→ YOUR TASK: Reproduce the records starting at the line that contains "Hagamos ayuno de críticas y quejas." and running to the last line, exactly and in full.

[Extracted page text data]
------------

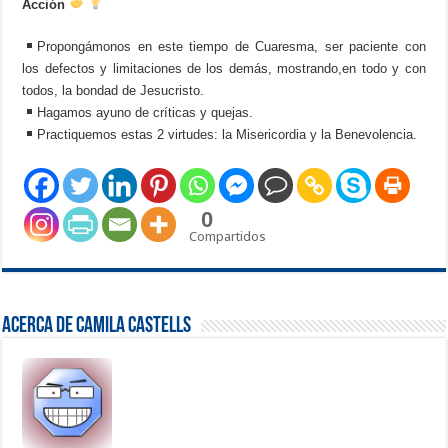
Acción
Propongámonos en este tiempo de Cuaresma, ser paciente con
los defectos y limitaciones de los demás, mostrando,en todo y con
todos, la bondad de Jesucristo.
Hagamos ayuno de críticas y quejas.
Practiquemos estas 2 virtudes: la Misericordia y la Benevolencia.
0
Compartidos
Acerca de Camila Castells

------------

→ SOLUTION TO THIS PROBLEM:
Hagamos ayuno de críticas y quejas.
Practiquemos estas 2 virtudes: la Misericordia y la Benevolencia.
0
Compartidos
Acerca de Camila Castells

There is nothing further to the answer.